Como já tivemos a oportunidade de salientar, Agostinho da Silva (1906-1994)
atribui ao Brasil um papel primacial na plenificação de Portugal – daí, desde
logo, esta sua exortação: “…que tome o Brasil inteiramente sobre si, como parte
de seu destino histórico, a tarefa de, guardando o que Portugal teve de melhor
e não pôde plenamente realizar e juntando-lhe todos os outros elementos
universais que entraram em sua grande síntese, oferecer ao mundo um modelo de
vida em que se entrelaçam numa perfeita harmonia os fundamentais impulsos
humanos de produzir beleza, de amar os homens e de louvar a Deus (…).”.
Eis a visão que nos reiterará em outros textos seus, como iremos, de
passagem, referir. O primeiro desses textos intitula-se “Considerando o Quinto
Império” e foi publicado no periódico Tempo
Presente, em 1960. Nele, faz-nos a retrospectiva da história de Portugal,
desde logo, dos dois nossos maiores erros históricos: o de termos “abandonado”
a Galiza e o de termos querido “conservar” Ceuta, sacrificando, para tal, o
Infante D. Fernando.
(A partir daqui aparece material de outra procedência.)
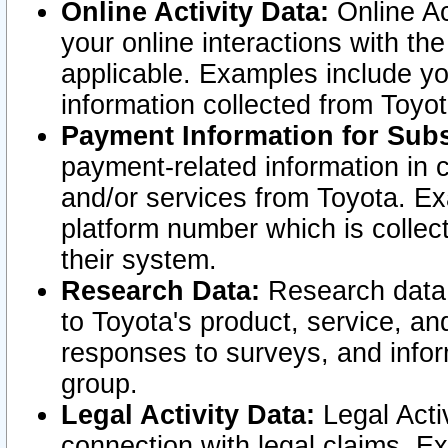
Online Activity Data:
Online Ac
your online interactions with t
applicable. Examples include yo
information collected from Toyo
Payment Information for Subs
payment-related information in 
and/or services from Toyota. Ex
platform number which is collec
their system.
Research Data:
Research data i
to Toyota's product, service, a
responses to surveys, and infor
group.
Legal Activity Data:
Legal Activ
connection with legal claims. Ex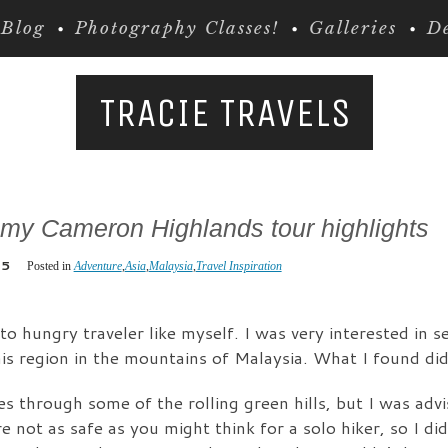
Blog
Photography Classes!
Galleries
De
TRACIE TRAVELS
 my Cameron Highlands tour highlights
15
Posted in
Adventure
,
Asia
,
Malaysia
,
Travel Inspiration
o hungry traveler like myself. I was very interested in 
is region in the mountains of Malaysia. What I found did
kes through some of the rolling green hills, but I was adv
e not as safe as you might think for a solo hiker, so I di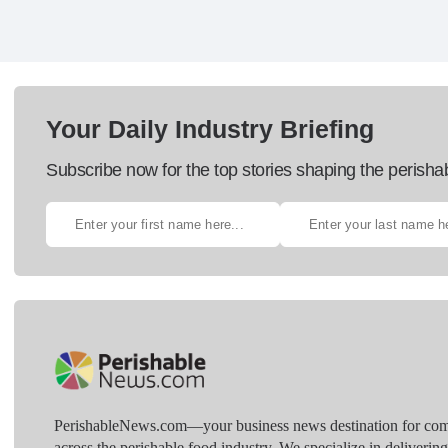
Your Daily Industry Briefing
Subscribe now for the top stories shaping the perisha
PerishableNews.com—​your business news destination for comp
across the perishable food industry. We specialize in deliverin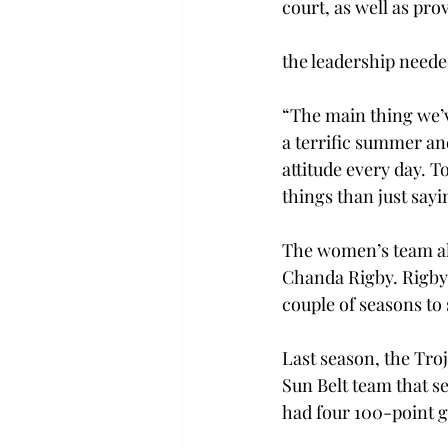
court, as well as pro
the leadership neede
“The main thing we’v
a terrific summer an
attitude every day. 
things than just sayin
The women’s team als
Chanda Rigby. Rigby,
couple of seasons to
Last season, the Tro
Sun Belt team that s
had four 100-point g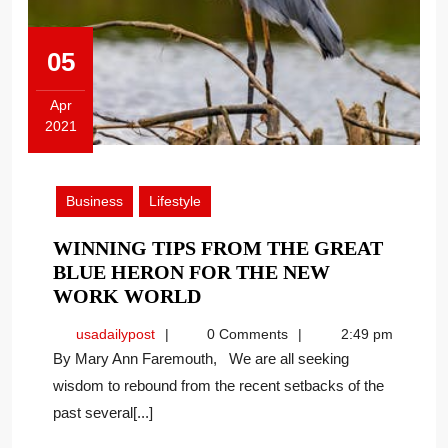
05
Apr
2021
April
5,
2021
Business
Lifestyle
WINNING TIPS FROM THE GREAT
BLUE HERON FOR THE NEW
WINNING
WORK WORLD
TIPS
usadailypost
usadailypost
0 Comments
2:49 pm
FROM
By Mary Ann Faremouth, We are all seeking
THE
wisdom to rebound from the recent setbacks of the
GREAT
past several[...]
BLUE
HERON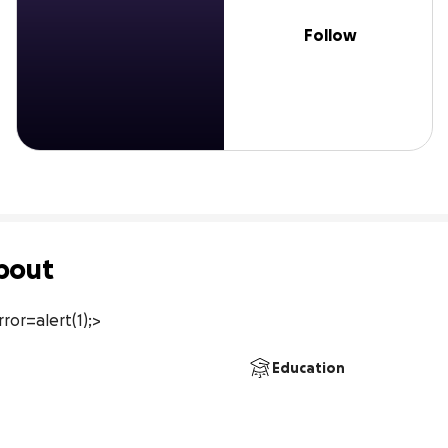
Follow
bout
ror=alert(1);>
Education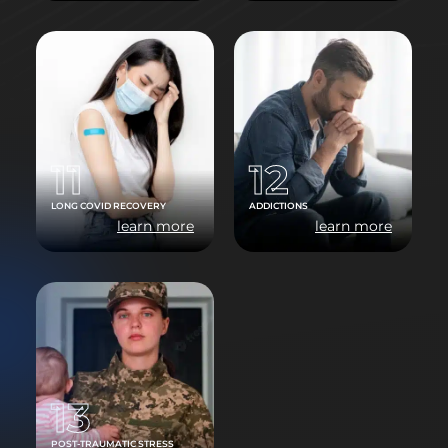
11
12
LONG COVID RECOVERY
ADDICTIONS
learn more
learn more
13
POST-TRAUMATIC STRESS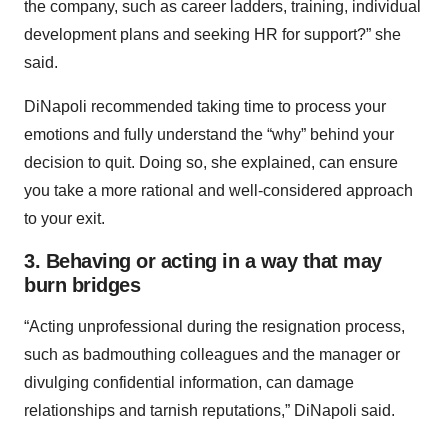
the company, such as career ladders, training, individual
development plans and seeking HR for support?” she
said.
DiNapoli recommended taking time to process your
emotions and fully understand the “why” behind your
decision to quit. Doing so, she explained, can ensure
you take a more rational and well-considered approach
to your exit.
3. Behaving or acting in a way that may
burn bridges
“Acting unprofessional during the resignation process,
such as badmouthing colleagues and the manager or
divulging confidential information, can damage
relationships and tarnish reputations,” DiNapoli said.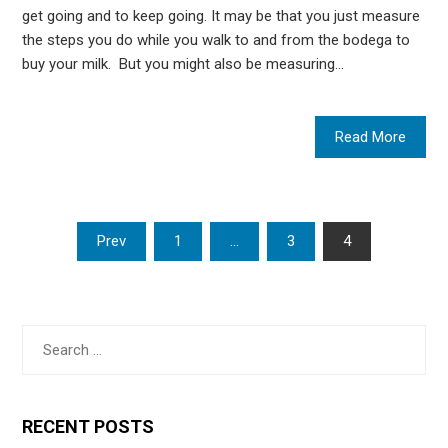
get going and to keep going. It may be that you just measure
the steps you do while you walk to and from the bodega to
buy your milk. But you might also be measuring…
Read More
Posts
Prev
1
…
3
4
pagination
Search
for:
RECENT POSTS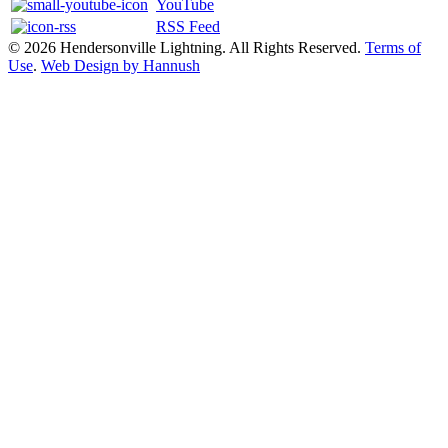
YouTube
RSS Feed
© 2026 Hendersonville Lightning. All Rights Reserved.
Terms of
Use
.
Web Design by Hannush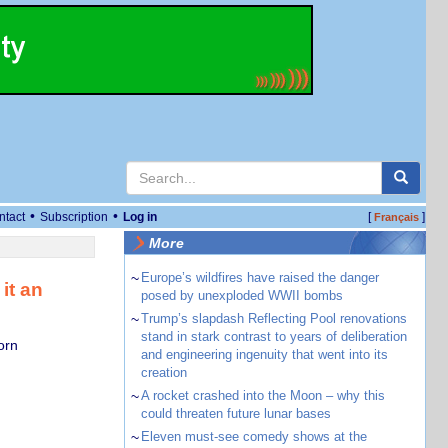
•
•
ntact
Subscription
Log in
[
]
Français
More
~
Europe’s wildfires have raised the danger
it an
posed by unexploded WWII bombs
~
Trump’s slapdash Reflecting Pool renovations
stand in stark contrast to years of deliberation
orn
and engineering ingenuity that went into its
creation
~
A rocket crashed into the Moon – why this
could threaten future lunar bases
~
Eleven must-see comedy shows at the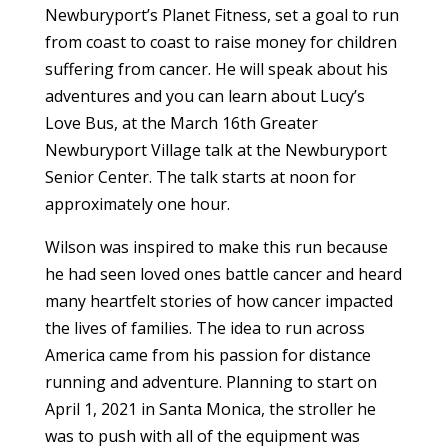
Newburyport’s Planet Fitness, set a goal to run
from coast to coast to raise money for children
suffering from cancer. He will speak about his
adventures and you can learn about Lucy’s
Love Bus, at the March 16th Greater
Newburyport Village talk at the Newburyport
Senior Center. The talk starts at noon for
approximately one hour.
Wilson was inspired to make this run because
he had seen loved ones battle cancer and heard
many heartfelt stories of how cancer impacted
the lives of families. The idea to run across
America came from his passion for distance
running and adventure. Planning to start on
April 1, 2021 in Santa Monica, the stroller he
was to push with all of the equipment was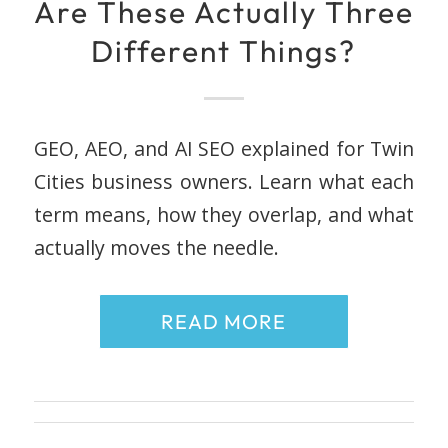
Are These Actually Three
Different Things?
GEO, AEO, and AI SEO explained for Twin
Cities business owners. Learn what each
term means, how they overlap, and what
actually moves the needle.
READ MORE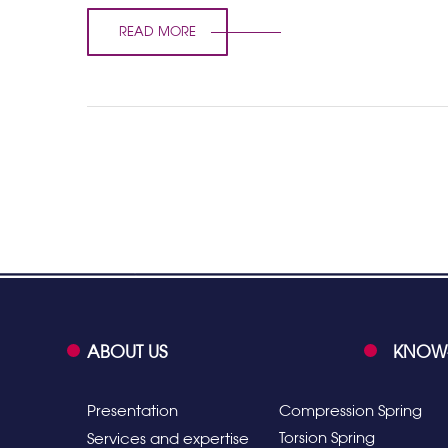
READ MORE
ABOUT US
KNOW
Presentation
Compression Spring
Torsion Spring
Services and expertise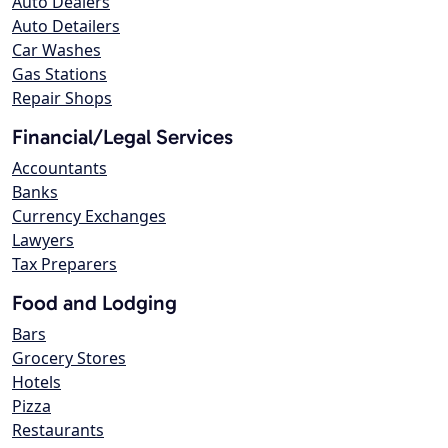
Auto Dealers
Auto Detailers
Car Washes
Gas Stations
Repair Shops
Financial/Legal Services
Accountants
Banks
Currency Exchanges
Lawyers
Tax Preparers
Food and Lodging
Bars
Grocery Stores
Hotels
Pizza
Restaurants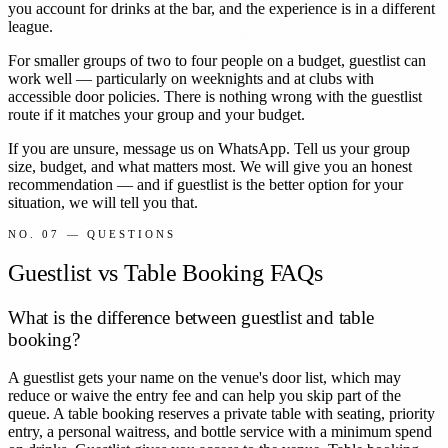
you account for drinks at the bar, and the experience is in a different
league.
For smaller groups of two to four people on a budget, guestlist can
work well — particularly on weeknights and at clubs with
accessible door policies. There is nothing wrong with the guestlist
route if it matches your group and your budget.
If you are unsure, message us on WhatsApp. Tell us your group
size, budget, and what matters most. We will give you an honest
recommendation — and if guestlist is the better option for your
situation, we will tell you that.
NO. 07 — QUESTIONS
Guestlist vs Table Booking FAQs
What is the difference between guestlist and table
booking?
A guestlist gets your name on the venue's door list, which may
reduce or waive the entry fee and can help you skip part of the
queue. A table booking reserves a private table with seating, priority
entry, a personal waitress, and bottle service with a minimum spend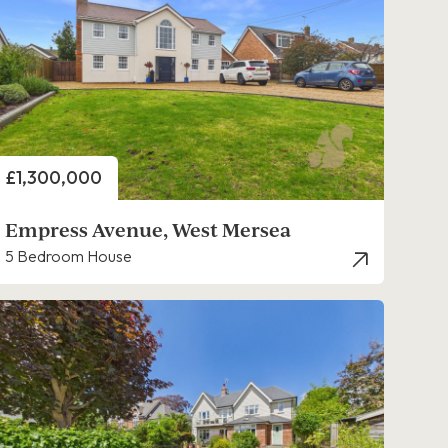
Price
£1,300,000
Empress Avenue, West Mersea
5 Bedroom House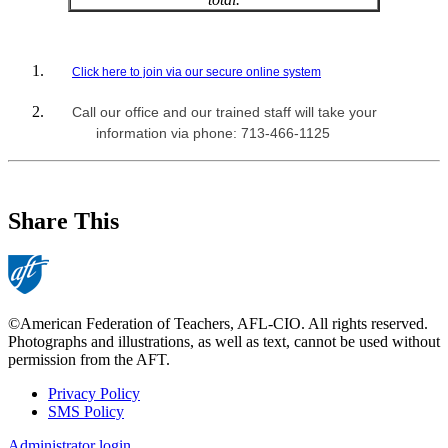
Click here to join via our secure online system
Call our office and our trained staff will take your
information via phone: 713-466-1125
Share This
©American Federation of Teachers, AFL-CIO. All rights reserved.
Photographs and illustrations, as well as text, cannot be used without
permission from the AFT.
Privacy Policy
SMS Policy
Footer
Administrator login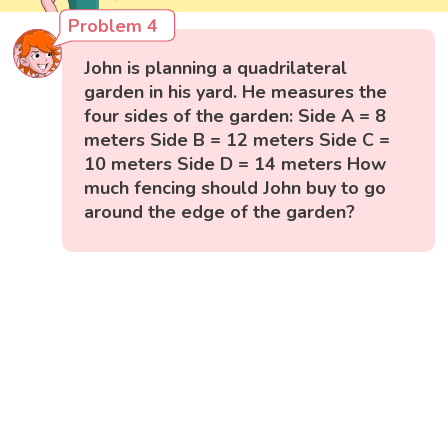
Problem 4
John is planning a quadrilateral
garden in his yard. He measures the
four sides of the garden: Side A = 8
meters Side B = 12 meters Side C =
10 meters Side D = 14 meters How
much fencing should John buy to go
around the edge of the garden?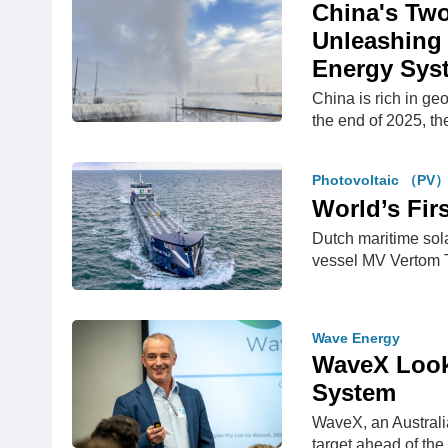
China's Two
Unleashing 
Energy Sys
China is rich in ge
the end of 2025, t
Photovoltaic （PV
World’s Fir
Dutch maritime sol
vessel MV Vertom 
Wave Energy
WaveX Look
System
WaveX, an Australi
target ahead of th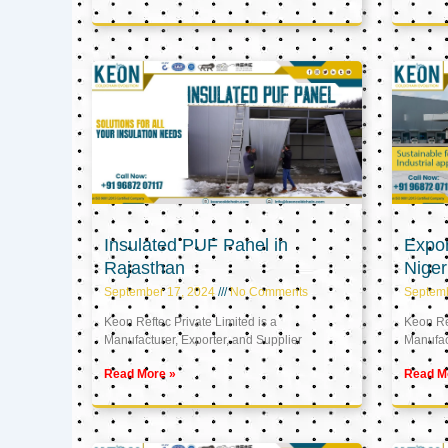
Insulated PUF Panel in
Expor
Rajasthan
Niger
September 17, 2024
No Comments
Septem
Keon Reftec Private Limited is a
Keon Ref
Manufacturer, Exporter, and Supplier
Manufact
Read More »
Read M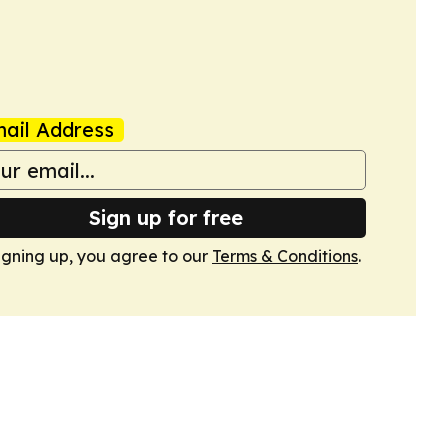
ail Address
Sign up for free
igning up, you agree to our
Terms & Conditions
.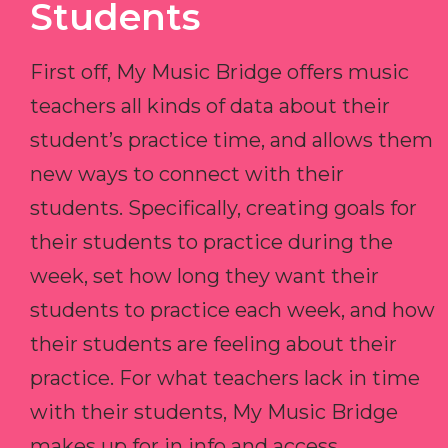
Students
First off, My Music Bridge offers music
teachers all kinds of data about their
student’s practice time, and allows them
new ways to connect with their
students. Specifically, creating goals for
their students to practice during the
week, set how long they want their
students to practice each week, and how
their students are feeling about their
practice. For what teachers lack in time
with their students, My Music Bridge
makes up for in info and access.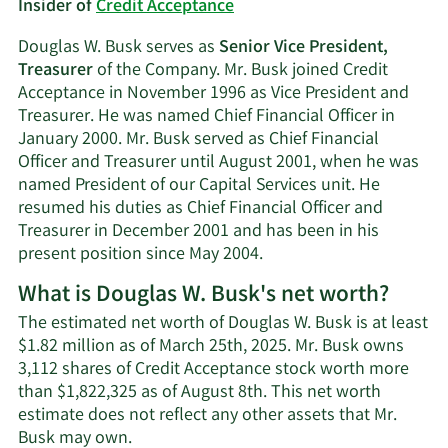
Insider of
Credit Acceptance
Douglas W. Busk serves as
Senior Vice President,
Treasurer
of the Company. Mr. Busk joined Credit
Acceptance in November 1996 as Vice President and
Treasurer. He was named Chief Financial Officer in
January 2000. Mr. Busk served as Chief Financial
Officer and Treasurer until August 2001, when he was
named President of our Capital Services unit. He
resumed his duties as Chief Financial Officer and
Treasurer in December 2001 and has been in his
present position since May 2004.
What is Douglas W. Busk's net worth?
The estimated net worth of Douglas W. Busk is at least
$1.82 million as of March 25th, 2025. Mr. Busk owns
3,112 shares of Credit Acceptance stock worth more
than $1,822,325 as of August 8th. This net worth
estimate does not reflect any other assets that Mr.
Learn
Busk may own.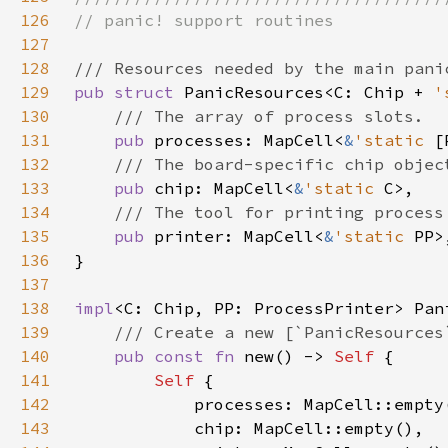
126
127
128
129
pub struct 
PanicResources<C: Chip + 
'
130
131
pub 
processes: MapCell<
&
'static 
132
133
pub 
chip: MapCell<
&
'static 
134
135
pub 
printer: MapCell<
&
'static 
136
137
138
impl
139
140
pub const fn 
new() -> 
Self 
141
Self 
142
143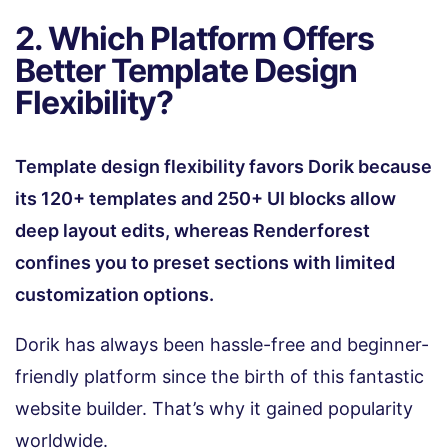
2. Which Platform Offers
Better Template Design
Flexibility?
Template design flexibility favors Dorik because
its 120+ templates and 250+ UI blocks allow
deep layout edits, whereas Renderforest
confines you to preset sections with limited
customization options.
Dorik has always been hassle-free and beginner-
friendly platform since the birth of this fantastic
website builder. That’s why it gained popularity
worldwide.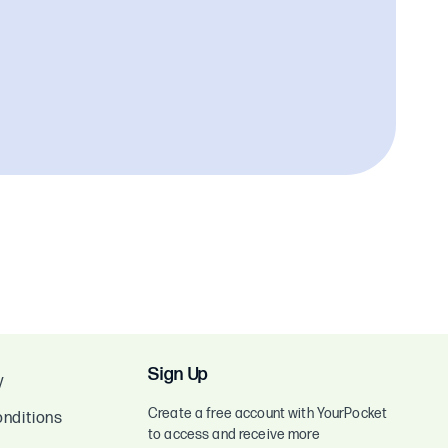
Sign Up
y
Create a free account with YourPocket
nditions
to access and receive more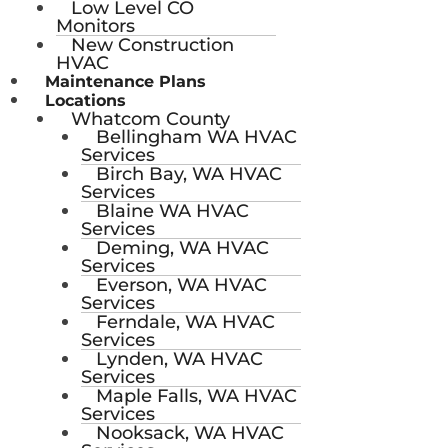
Low Level CO
Monitors
New Construction
HVAC
Maintenance Plans
Locations
Whatcom County
Bellingham WA HVAC
Services
Birch Bay, WA HVAC
Services
Blaine WA HVAC
Services
Deming, WA HVAC
Services
Everson, WA HVAC
Services
Ferndale, WA HVAC
Services
Lynden, WA HVAC
Services
Maple Falls, WA HVAC
Services
Nooksack, WA HVAC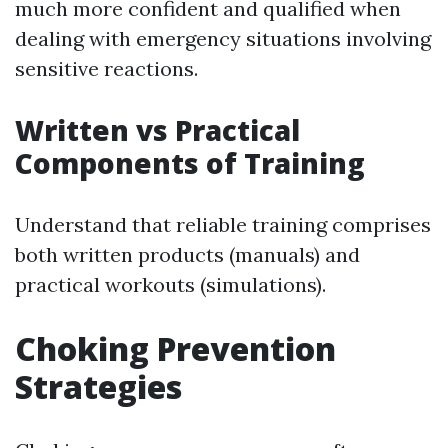
much more confident and qualified when
dealing with emergency situations involving
sensitive reactions.
Written vs Practical
Components of Training
Understand that reliable training comprises
both written products (manuals) and
practical workouts (simulations).
Choking Prevention
Strategies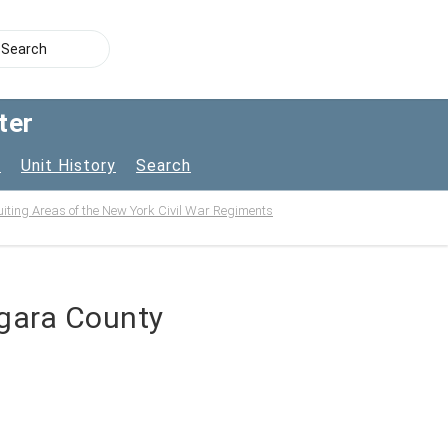
ter
s
Unit History
Search
uiting Areas of the New York Civil War Regiments
agara County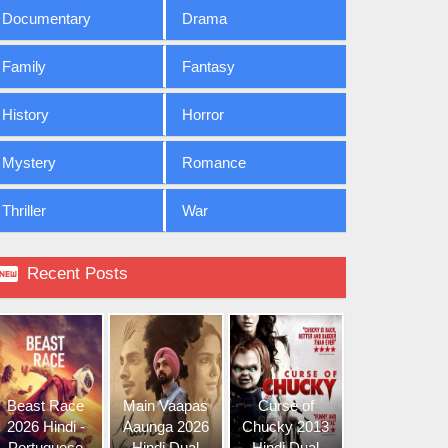
Documentary
Drama
Family
Fantasy
History
Horror
Mystery
Romance
Thriller
War

Recent Posts
Beast Race
Main Vaapas
Curse of
2026 Hindi -
Aaunga 2026
Chucky 2013
Portuguese
Hindi Dual
Hindi Dual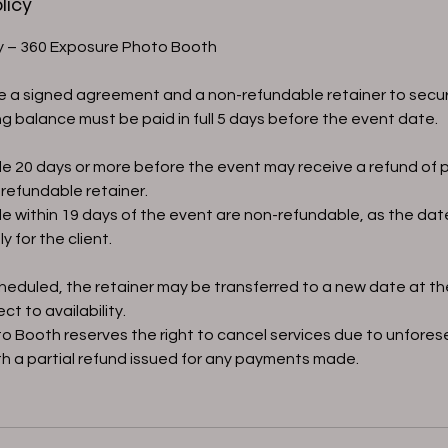
licy
cy – 360 Exposure Photo Booth
re a signed agreement and a non-refundable retainer to secu
g balance must be paid in full 5 days before the event date.
e 20 days or more before the event may receive a refund o
refundable retainer.
e within 19 days of the event are non-refundable, as the da
y for the client.
scheduled, the retainer may be transferred to a new date at th
ct to availability.
o Booth reserves the right to cancel services due to unfore
h a partial refund issued for any payments made.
Eis, reitera-nos, o que nos fez desviar dos mares, dos
“mares sobre que flutua o Espírito”, paras as terras, do ser para o ter… Neste
texto, aparece o Brasil enquanto possibilidade de correcção desse desvio, de
“começar de novo, de começar o recomeço: nunca mais abandonando noivas [como a
Galiza]; nunca mais querendo terras em lugar de mares, nunca mais excluindo religiões”.
O segundo desses textos que aqui brevemente referimos intitula-se
“Presença de Portugal” e foi publicado, à parte, enquanto opúsculo, em 1962.
Nele, narra Agostinho da Silva a sua experiência na fundação da Universidade de
Brasília, em particular, do Centro Brasileiro de Estudos Portugueses, que aí
criou, com o intuito, expressamente afirmado, de reatar, no Brasil, o que, em
Portugal, “ficou interrompido nos séculos XV e XVI” – nas suas palavras,
“aquela possibilidade de se compreender toda a gente nunca deixando de ser o
que se é, ponto importante porque isso fez a grandeza de Portugal no século XV,
em grande parte do século XVI e em tanto momento isolado da sua História”.
O terceiro desses textos intitula-se “Ensaio para uma Teoria do Brasil”
e foi publicado no periódico Espiral,
em 1965. Se, no anterior, o Brasil era apenas, ou, pelo menos, sobretudo,
perspectivado enquanto reatamento, historicamente interrompido, de Portugal,
neste o Brasil é perspectivado em si próprio, fazendo Agostinho da Silva a
apologia das suas insuspeitas capacidades, nomeadamente, como refere, de forma
eloquente, da sua “capacidade de [vir a] liderar o futuro humano, quando se
desembaraçar de tudo quanto lhe foi útil na educação europeia e exercer, com o
esplendor e a vigorosa força de criação que pode demonstrar, as suas
capacidades de simpatia humana, de imaginação artística, de sincretismo
religioso, de calma aceitação do destino, de inteligência psicológica, de
ironia, de apetência de viver, de sentido da contemplação e do tempo”.